I am also here in my official capacity as Chairman of the US Commodity Futures Trading Commission (CFTC), the world’s oldest and most experienced regulator of derivatives trading markets. Not only do we oversee the world’s largest futures markets, we are also the world’s only derivatives-specific, national regulatory body.

At the CFTC, we see emerging financial technology as not only a great challenge, but also a great opportunity.  Our policy response might be summarized in “five As”:

  • Adapt Rapidly
  • Adopt Widely
  • Analyze Deeply
  • Administer Principally
  • Advocate Rarely

These responses are simple in concept.  Adapting rapidly means keeping pace and not falling behind technological evolution.  Adopting widely means seeking to utilize new technology advances in the course of regulatory activity.  Analyzing deeply means increasingly effective big data collection and analysis.  Administer principally means staying true to the CFTC’s long-standing practice of principles based regulation, especially in a time of rapid technological transformation.  Perhaps most importantly, advocating rarely means avoiding any temptation to champion any particular form of technology, market structure or innovation over any other, but to allow market forces and technical innovation to evolve organically.

Let me review our two day program.  It begins this afternoon with a great address by Hal Varian, Google’s Chief Economist, followed by dinner and then a fireside chat about the impact of technology on economics and society.  Monday will have a series of well-arranged panels, including a discussion of the impact of digital technology on financial services, the challenges it presents for public policy.  Then, after lunch, some break out groups will consider individual technological areas.  Following our gala dinner on Monday, there will be an engaging debate on the proposition that “technology is tearing trust apart.”  Then, on Tuesday morning, we will have a final panel, followed by reports of the break out groups and my closing remarks.

Undoubtedly, our conversations over the next few days will identify a range of concerns over the future of financial markets as well as human society.  It may even cause us to consider the future of human nature.  This would be for the good.  In prior times of rapid technological change - the first three industrial revolutions - the technological innovators were often not the ones concerned with social impact.  Meanwhile, the social reformers were often not the technologists.  That was unfortunate.

The opportunity for today’s leaders in the current industrial revolution, such as those gathered here together, is to be both prophets of change and protectors of the human condition.  As program co-chair, I challenge you to take time in your deliberations over the next 48 hours to consider the impact of emerging technology, not just on financial markets, but on humanity itself.
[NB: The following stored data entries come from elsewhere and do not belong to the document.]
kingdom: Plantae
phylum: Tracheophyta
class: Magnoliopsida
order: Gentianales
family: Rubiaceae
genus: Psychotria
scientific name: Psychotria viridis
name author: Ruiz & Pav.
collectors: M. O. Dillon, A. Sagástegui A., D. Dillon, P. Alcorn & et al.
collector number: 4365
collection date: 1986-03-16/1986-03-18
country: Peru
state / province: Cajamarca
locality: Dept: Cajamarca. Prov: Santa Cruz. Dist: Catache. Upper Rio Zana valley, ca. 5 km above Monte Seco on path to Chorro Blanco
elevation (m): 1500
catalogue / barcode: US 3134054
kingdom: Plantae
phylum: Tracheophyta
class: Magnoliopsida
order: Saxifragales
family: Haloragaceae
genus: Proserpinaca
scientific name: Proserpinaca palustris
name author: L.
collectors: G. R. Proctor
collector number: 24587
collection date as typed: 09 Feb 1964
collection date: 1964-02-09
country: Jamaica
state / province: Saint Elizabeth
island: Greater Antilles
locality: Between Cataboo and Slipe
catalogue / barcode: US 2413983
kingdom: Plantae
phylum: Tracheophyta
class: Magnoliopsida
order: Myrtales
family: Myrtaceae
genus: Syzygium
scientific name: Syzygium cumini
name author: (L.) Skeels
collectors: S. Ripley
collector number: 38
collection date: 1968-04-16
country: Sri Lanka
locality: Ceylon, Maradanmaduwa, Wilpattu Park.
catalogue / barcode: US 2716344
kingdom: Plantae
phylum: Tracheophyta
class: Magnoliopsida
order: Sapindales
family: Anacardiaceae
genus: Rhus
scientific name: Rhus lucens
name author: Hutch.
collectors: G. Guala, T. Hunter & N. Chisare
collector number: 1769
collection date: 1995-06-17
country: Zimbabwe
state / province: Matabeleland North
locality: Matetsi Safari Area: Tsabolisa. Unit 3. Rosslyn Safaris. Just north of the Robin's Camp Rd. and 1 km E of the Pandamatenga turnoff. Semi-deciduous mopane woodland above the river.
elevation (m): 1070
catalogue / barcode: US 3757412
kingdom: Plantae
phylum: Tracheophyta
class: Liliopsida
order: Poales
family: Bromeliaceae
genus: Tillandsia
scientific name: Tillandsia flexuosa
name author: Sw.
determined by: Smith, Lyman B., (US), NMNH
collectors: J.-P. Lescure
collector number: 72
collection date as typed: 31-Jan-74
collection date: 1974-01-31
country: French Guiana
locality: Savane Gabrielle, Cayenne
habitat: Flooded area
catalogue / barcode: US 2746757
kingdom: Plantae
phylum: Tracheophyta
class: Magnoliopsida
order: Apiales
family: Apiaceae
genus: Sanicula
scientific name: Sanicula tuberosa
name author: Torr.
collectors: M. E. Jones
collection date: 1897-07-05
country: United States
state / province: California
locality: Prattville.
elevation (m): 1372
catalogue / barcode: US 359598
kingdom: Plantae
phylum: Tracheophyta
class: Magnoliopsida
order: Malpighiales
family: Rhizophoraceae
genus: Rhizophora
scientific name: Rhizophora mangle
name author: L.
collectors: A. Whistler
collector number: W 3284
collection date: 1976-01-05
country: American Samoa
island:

The first Salzburg Global Seminar took place in a rapidly changing Europe, with a devastating war behind it, threats on its flanks and the computer age on its horizon.  The Seminar’s essential purpose was then to champion the cause of economic liberty and human dignity against tyranny and oppression.

Seventy years later, the Salzburg Global Seminar again takes place amidst a changing and turbulent world with a new technological revolution underway.  Let us put our minds to work, as our predecessors did seventy years ago, to consider how best to enhance the human spirit amidst the perils and promises of an ever changing world and ever constant technological transformation.